Each line of text is an adventure opened to the unknown. Words break at the end of the line so that the lines may preserve their integrity and reach their objective. Words sacrifice themselves for the sake of the line. There’s no doubt as to which of them comes first.
In the making of a medieval manuscript, lines came before words. The animal skin was made into parchment and then lined. The writing surface wasn’t ready until the lines had been drawn.
Lines of antiquity on the calf skin, lines of novelty on the ready-made vellum.
Scribes kept to their lines when writing. But they also pushed their luck outside. The main text of a manuscript book was almost always lined and as the centuries went by, it became neat and ‘paginated’. But not all text was lined.

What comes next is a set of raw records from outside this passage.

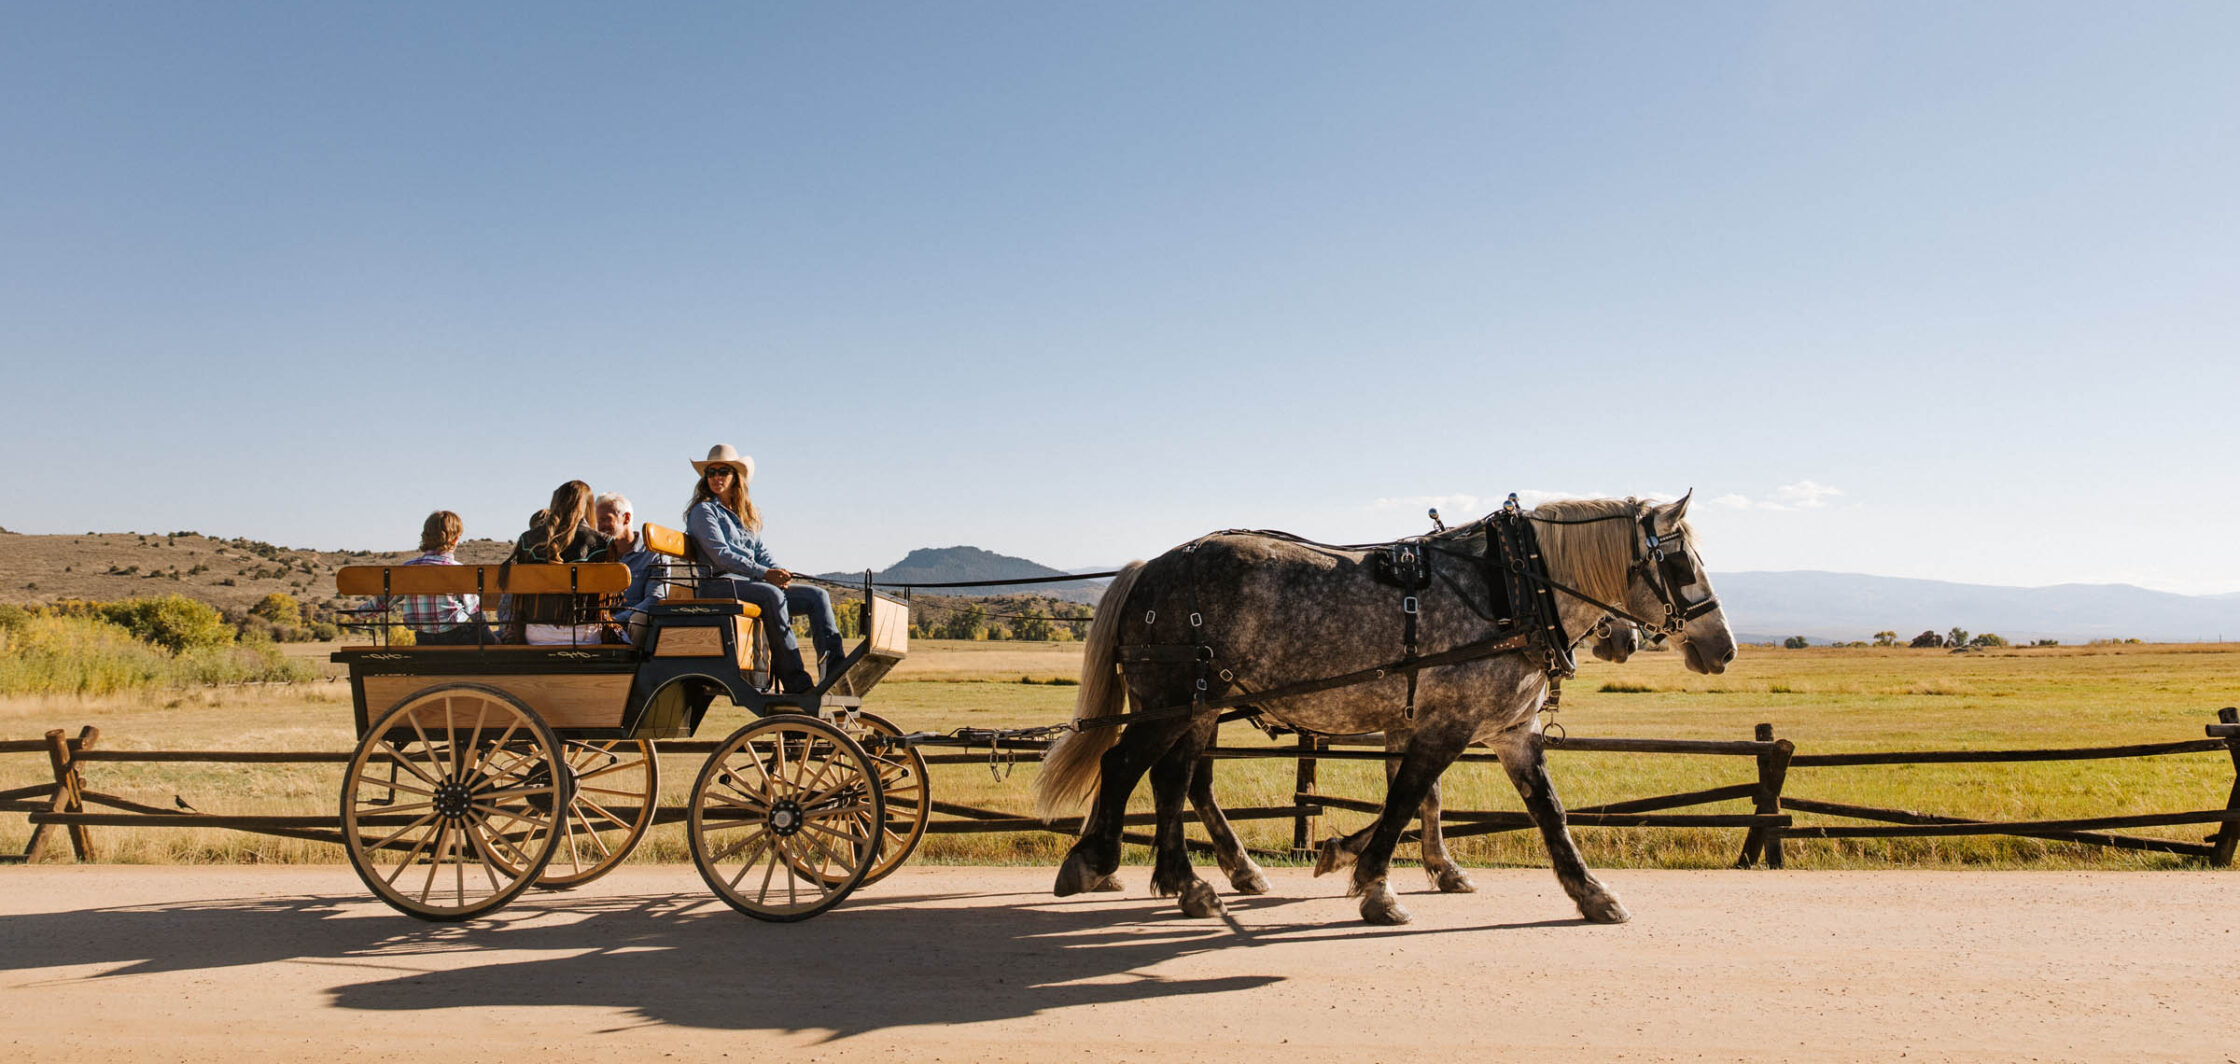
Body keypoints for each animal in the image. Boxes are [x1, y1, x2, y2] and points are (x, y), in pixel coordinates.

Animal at [1033, 495, 1734, 925]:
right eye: (1680, 560)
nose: (1722, 646)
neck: (1513, 587)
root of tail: (1150, 567)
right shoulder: (1444, 725)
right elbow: (1407, 799)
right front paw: (1373, 883)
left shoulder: (1507, 731)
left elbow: (1543, 812)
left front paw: (1590, 894)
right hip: (1173, 702)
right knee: (1134, 769)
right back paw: (1108, 865)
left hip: (1196, 706)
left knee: (1176, 781)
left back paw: (1197, 880)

Scribes and readers added more text. The page may have been sacred from a bookmakers’ point of view, but it was a temple everyone was allowed to enter and hang their offerings.
Writing between the lines was as common in the Middle Ages as reading between the lines is common, as a figure of speech, today.

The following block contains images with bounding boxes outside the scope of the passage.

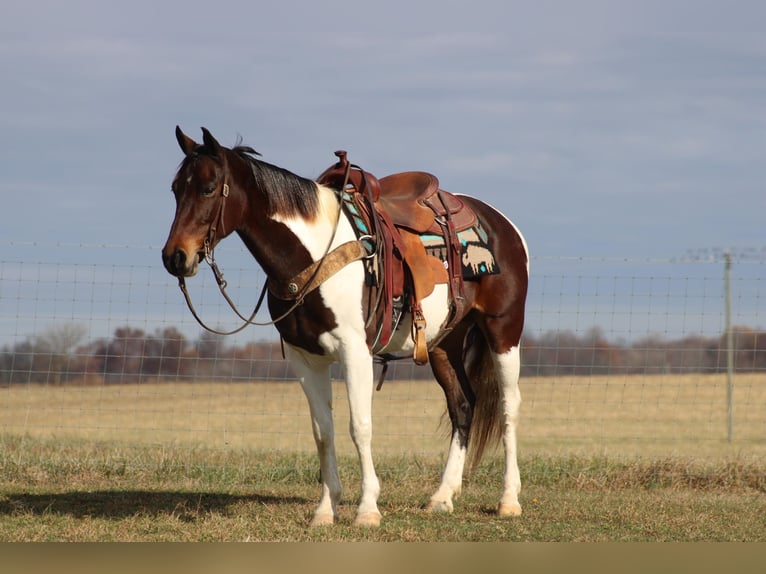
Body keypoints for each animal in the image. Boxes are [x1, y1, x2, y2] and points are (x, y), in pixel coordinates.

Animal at [164, 127, 528, 532]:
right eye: (175, 189)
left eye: (209, 188)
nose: (175, 257)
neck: (311, 254)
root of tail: (502, 223)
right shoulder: (305, 358)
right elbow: (323, 432)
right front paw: (326, 509)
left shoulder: (355, 352)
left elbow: (360, 425)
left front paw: (367, 508)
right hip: (443, 343)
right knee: (462, 405)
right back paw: (442, 497)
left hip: (504, 332)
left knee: (509, 406)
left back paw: (509, 500)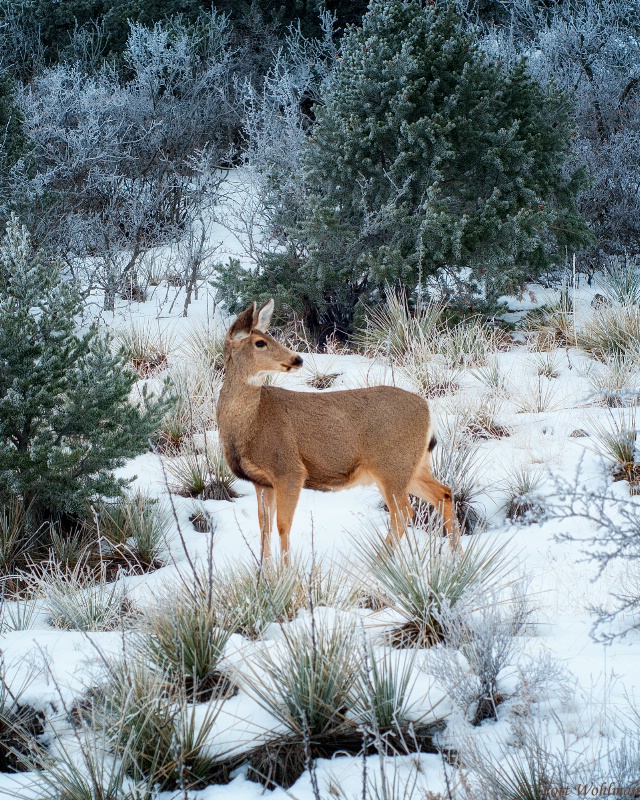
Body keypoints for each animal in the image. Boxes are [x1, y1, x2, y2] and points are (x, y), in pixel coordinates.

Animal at [218, 296, 458, 560]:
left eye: (268, 338)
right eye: (260, 342)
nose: (297, 359)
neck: (249, 424)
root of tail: (428, 410)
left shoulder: (289, 470)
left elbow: (282, 526)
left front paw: (286, 570)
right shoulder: (261, 480)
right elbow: (264, 527)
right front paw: (265, 568)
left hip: (392, 465)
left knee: (404, 512)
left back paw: (380, 560)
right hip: (413, 465)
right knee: (444, 494)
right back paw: (455, 555)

And it was a way of reading too. Writing between the lines as a reading aid.
Scribes and readers used the space between the lines of text to facilitate understanding and interpretation. As most medieval manuscripts were written in a language of acquisition, Latin, everyone could benefit from elucidations, explanations and translations of its rich but arcane vocabulary. So the interlinear space was filled with translated words, synonyms and other words and figures writers found useful to the understanding of the text.
The lines of text drive the reading forward. The space between the lines grounds the reading in understanding and helps steer in the right direction. One space creates the other, as the reader sets out on an adventure from which neither herself nor the text will be left untransformed.